At Bell Laboratories in the middle 1950s, it was Charles H. Townes’ luminous dream. Look…nature does it too, in the northern latitudes where glowing vapors are common. Aurora borealis for example, dawns like an oxygen gas laser created by charged particles from storms in the sun, pulled to the earth’s poles by its magnetic field and held briefly in luminous splendor. As the excited electrons tumble back down the quantum energy steps they emit photons creating dancing and shooting towers of greenish and reddish lights that suddenly appear above our planet’s polar horizon. For a lingering moment, the photons have assumed a meta-stable state, or a population inversion. This population inversion of photons is created when electrons are suddenly lifted to higher quantum energies and then tumble back down to lower energy levels causing a chain reaction of photon streams long enough for the world below to see the coherent glow.

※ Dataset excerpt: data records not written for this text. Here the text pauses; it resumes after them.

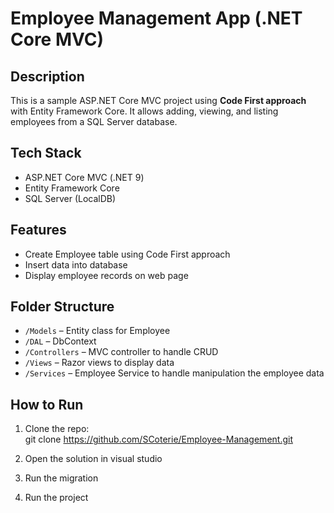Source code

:# Employee Management App (.NET Core MVC)

## Description
This is a sample ASP.NET Core MVC project using **Code First approach** with Entity Framework Core. It allows adding, viewing, and listing employees from a SQL Server database.

## Tech Stack
- ASP.NET Core MVC (.NET 9)
- Entity Framework Core
- SQL Server (LocalDB)

## Features
- Create Employee table using Code First approach
- Insert data into database
- Display employee records on web page

## Folder Structure
- `/Models` – Entity class for Employee
- `/DAL` – DbContext
- `/Controllers` – MVC controller to handle CRUD
- `/Views` – Razor views to display data 
- `/Services` – Employee Service to handle manipulation the employee data 

## How to Run

1. Clone the repo:   
   git clone https://github.com/SCoterie/Employee-Management.git
      
2. Open the solution in visual studio

3. Run the migration

4. Run the project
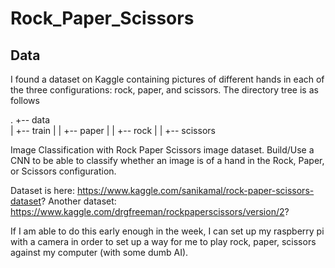 # Rock_Paper_Scissors

## Data
I found a dataset on Kaggle containing pictures of different hands in each of the three configurations: rock, paper, and scissors. The directory tree is as follows 

.
+-- data <br />
|   +-- train
|   |   +-- paper
|   |   +-- rock
|   |   +-- scissors

Image Classification with Rock Paper Scissors image dataset. Build/Use a CNN to be able to classify whether an image is of a hand in the Rock, Paper, or Scissors configuration. 

Dataset is here: https://www.kaggle.com/sanikamal/rock-paper-scissors-dataset?
Another dataset: https://www.kaggle.com/drgfreeman/rockpaperscissors/version/2?

If I am able to do this early enough in the week, I can set up my raspberry pi with a camera in order to set up a way for me to play rock, paper, scissors against my computer (with some dumb AI).

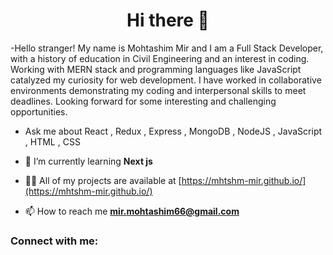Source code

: <h1 align="center">Hi there 👋 </h1>
-Hello stranger! My name is  Mohtashim Mir and I am a Full Stack Developer, with a history of education in Civil Engineering and an interest in coding.
Working with MERN stack and programming languages like JavaScript catalyzed my curiosity for web development.
I have worked in collaborative environments demonstrating my coding and interpersonal skills to meet deadlines. Looking forward for some interesting and challenging opportunities.

- Ask me about React , Redux , Express , MongoDB , NodeJS , JavaScript , HTML , CSS
- 🌱 I’m currently learning **Next js**

- 👨‍💻 All of my projects are available at [https://mhtshm-mir.github.io/](https://mhtshm-mir.github.io/)

- 📫 How to reach me **mir.mohtashim66@gmail.com**

<h3 align="left">Connect with me:</h3>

For more than three decades, Einstein’s 1917 idea, stood as a challenge to physicists, mathematicians and engineers. One possible route to making it work lay with charged gases in a controlled version of the aurora. With artful manipulation, an enclosed cavity could theoretically produce the necessary population inversion, via excited electrons stimulated to create intensified streams of photons bouncing back and forth between mirrors. And then, by opening a small hole, like a light filled magic flute—a pure tone would stream forth. This stream of coherent, exponentially propagated light or photons of precisely identical wavelengths is called a laser.